I traveled alone with my almost two-year-old from Dallas to Pawley’s Island in September 2014. We met my Dad and stepmom and my stepmom’s brother and his wife there. It was a nice beach vacation, though one of the primary purposes of the trip was to scatter the remains of my stepmom’s mother, who had died earlier that year. What follows is a short, creative non-fiction piece I wrote about that. On a lighter note, Pawley’s Island had a great sandy beach that is great for kids – it’s wide and long and offers plenty of sand for castle-making. Enjoy!
“Want to know what human ashes look like?”
My stepmother fingered the grayish, sand-like remains of her mother through a Ziploc bag. “Occasionally, you can feel chunks of bone.”
I studied the contents, too squeamish to hold them, and wondered which parts had already settled into the glass vase on a table overlooking the beach.

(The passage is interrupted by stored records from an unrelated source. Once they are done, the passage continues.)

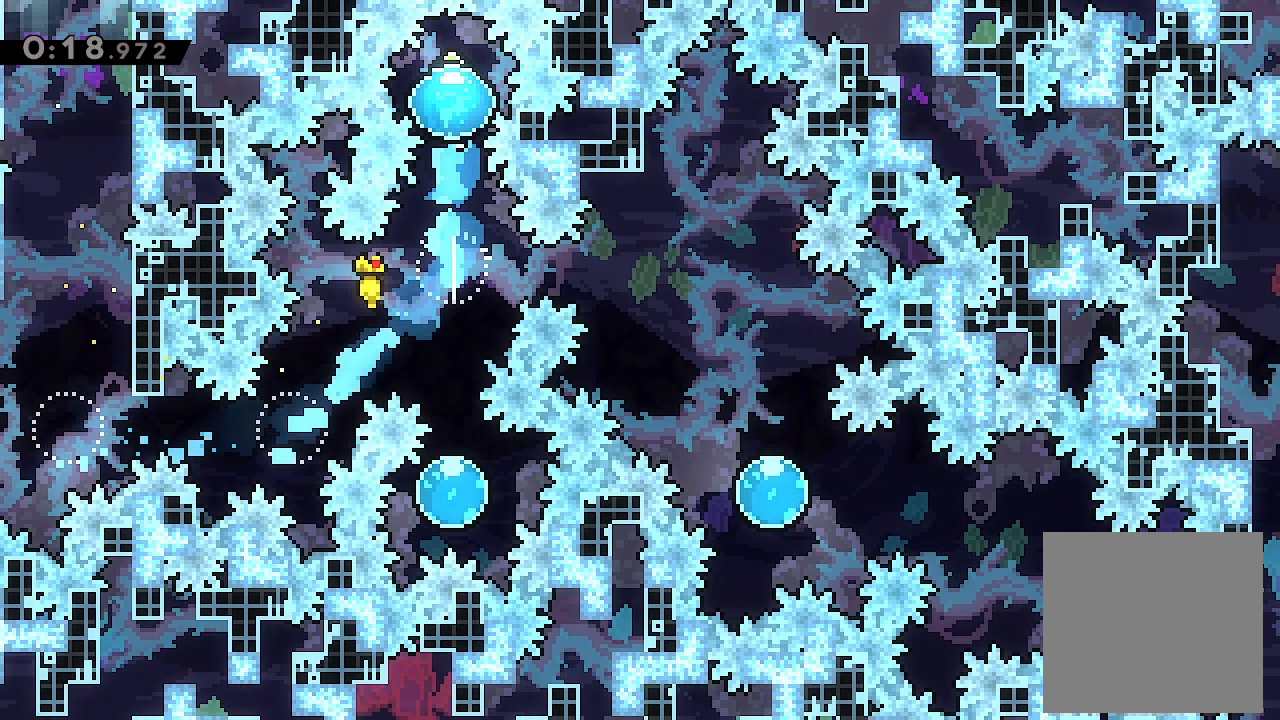
{"buttons": ["DPAD_DOWN"], "left_stick": "center", "events": [[33, "DPAD_DOWN", "down"]]}
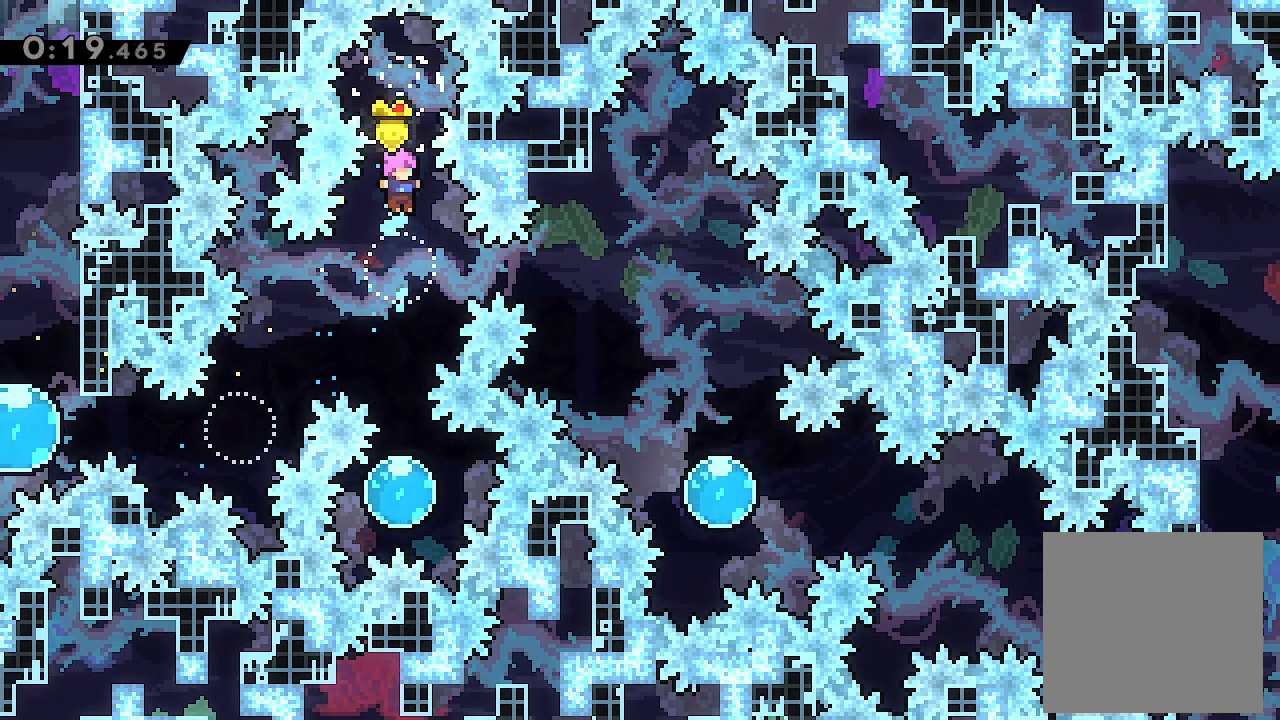
{"buttons": ["X", "DPAD_UP"], "left_stick": "center", "events": [[267, "DPAD_DOWN", "up"], [333, "DPAD_UP", "down"], [400, "X", "down"]]}
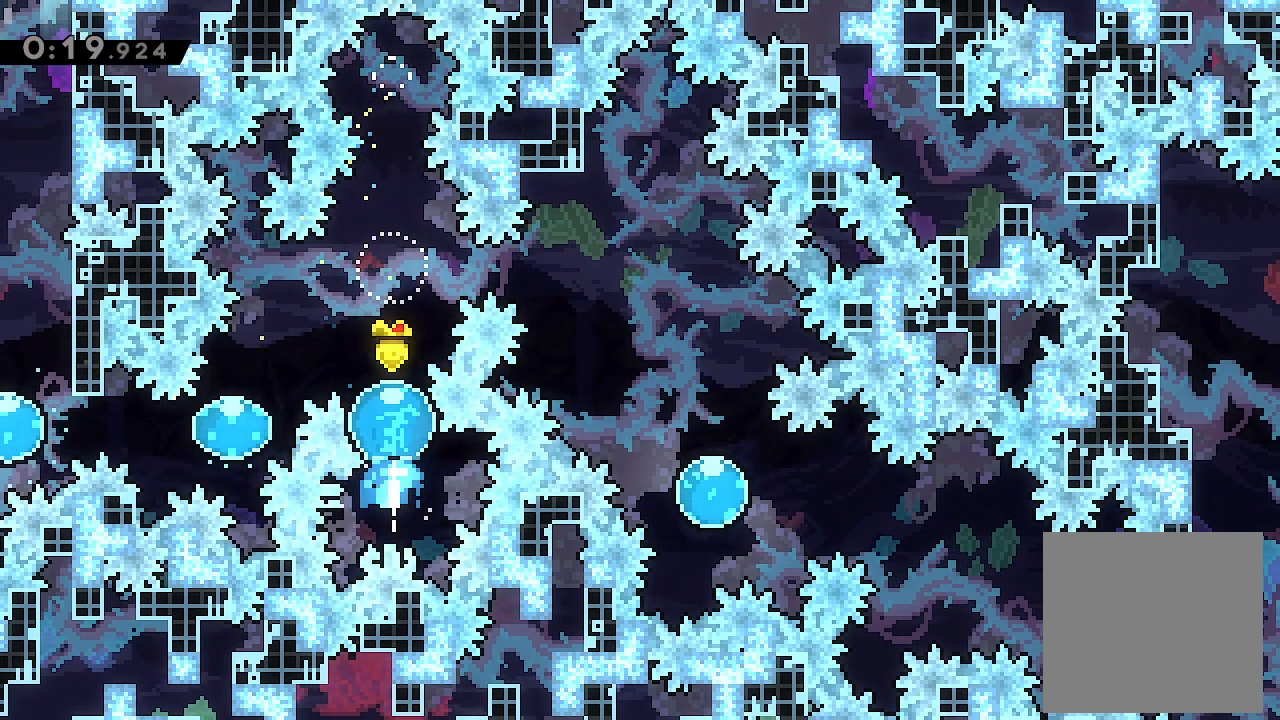
{"buttons": ["X", "DPAD_RIGHT"], "left_stick": "center", "events": [[100, "DPAD_UP", "up"], [100, "X", "up"], [300, "DPAD_RIGHT", "down"], [333, "X", "down"]]}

My family had rented the condo via VRBO mostly for its beautiful floor-to-ceiling windows. “She always said she wanted to live in a little place by the ocean,” my step-aunt explained. “Now she will.”

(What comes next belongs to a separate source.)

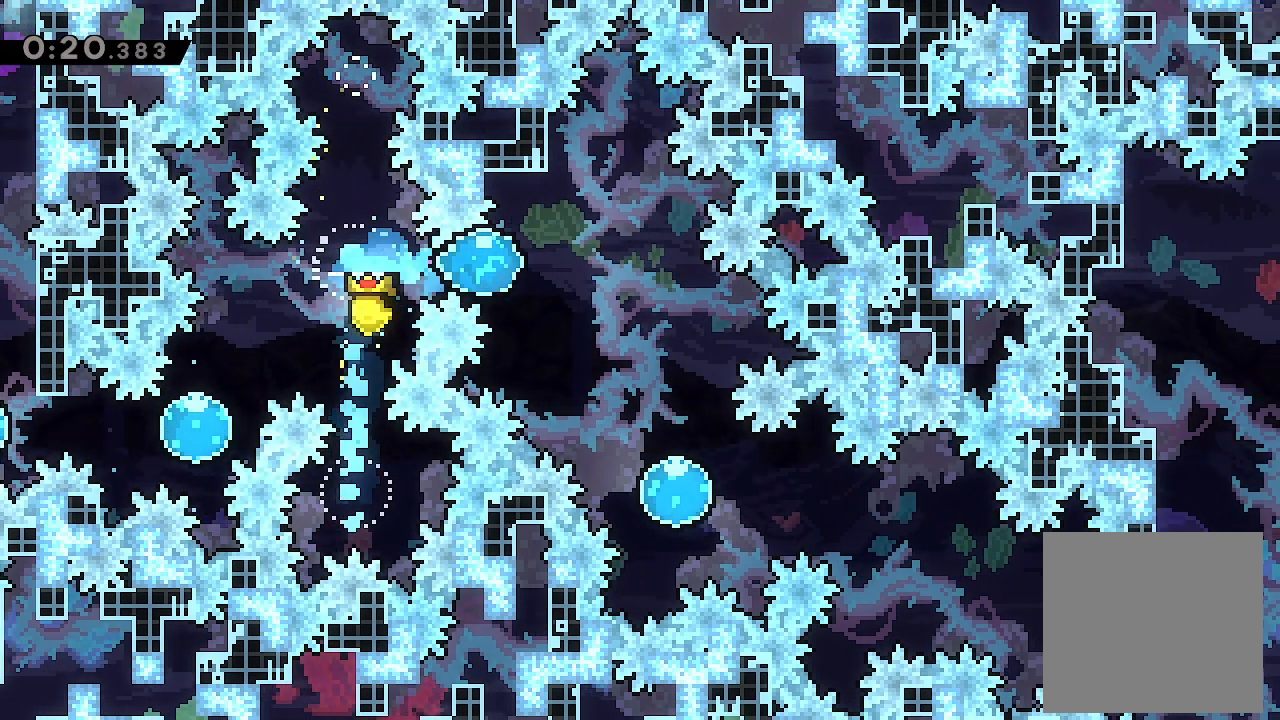
{"buttons": ["DPAD_RIGHT"], "left_stick": "center", "events": [[33, "X", "up"], [233, "DPAD_RIGHT", "up"], [467, "DPAD_RIGHT", "down"]]}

Aunt Mary had poured some of the remains of my step-grandmother’s body—a body that had both served and failed her—into that vase. It could have been part of her heart, a heart that once loved an abusive man. That same heart had loved cats and horses and Myrtle Beach, South Carolina. Or maybe it was a piece of hipbone—bone that ultimately cracked under the pressure of age and a malnourished frame. Or maybe it was her hands. I hope it was her hands. Those hands had held and cared for her babies, held tight to the things she had, sometimes very little, but held them nonetheless. She used those hands to wash the laundry belonging to her husband’s mistress, and to shield the rest of her body from harm. They must have been strong hands.

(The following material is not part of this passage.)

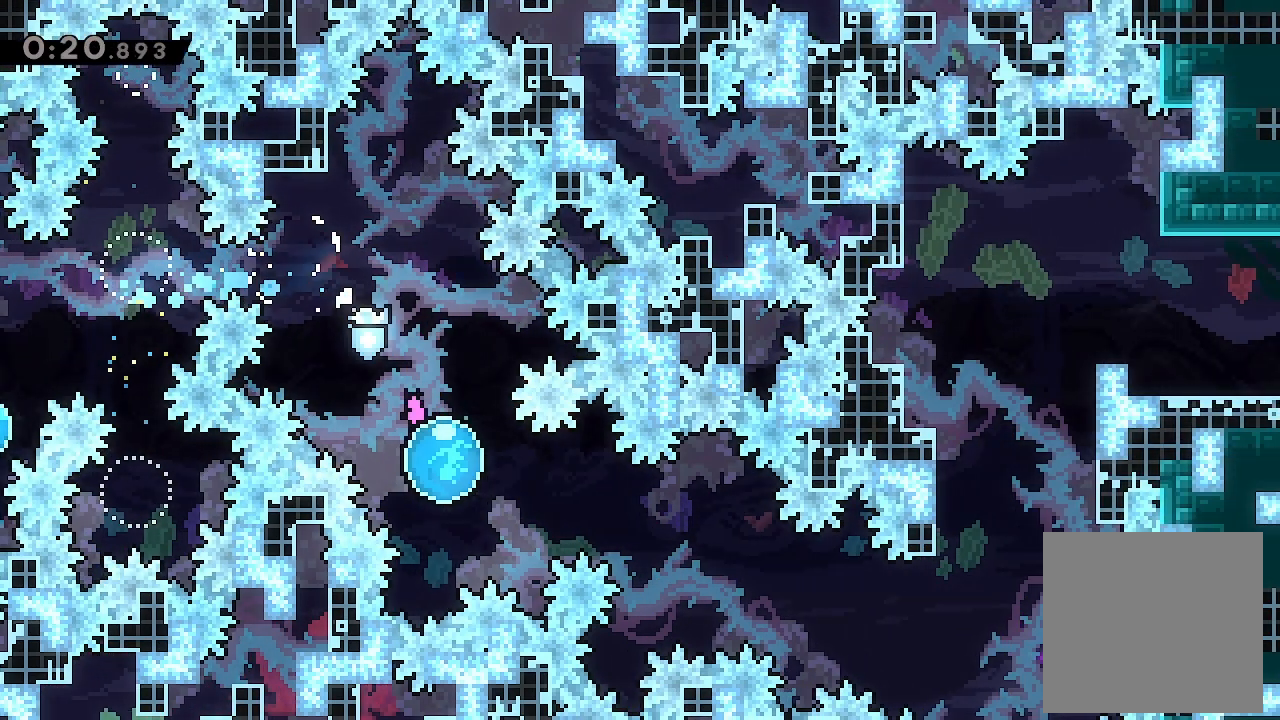
{"buttons": ["DPAD_RIGHT"], "left_stick": "center", "events": [[67, "X", "down"], [200, "X", "up"]]}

If it were her eyes that were planted in that vase overlooking the South Carolina coast, they would see the joy: the sun-worshipers in exaltation, the families splashing nearby, the waves lapping at the shore, clinging to the earth as they recede. This, she would understand.
Her children waited for the perfect day to release what physically remained of their mother. At least, that’s what they said. They clutched to those ashes the way my toddler glued himself to my leg in the ocean, like those waves clinging to the shore.
Then they let go. Just as their mother had done many months before. Just as we all do, one way or another. The wind carried away some of the ashes and buried others into the beach. It looked as though they had disappeared. But to strangers on the beach, they look like sand and shell.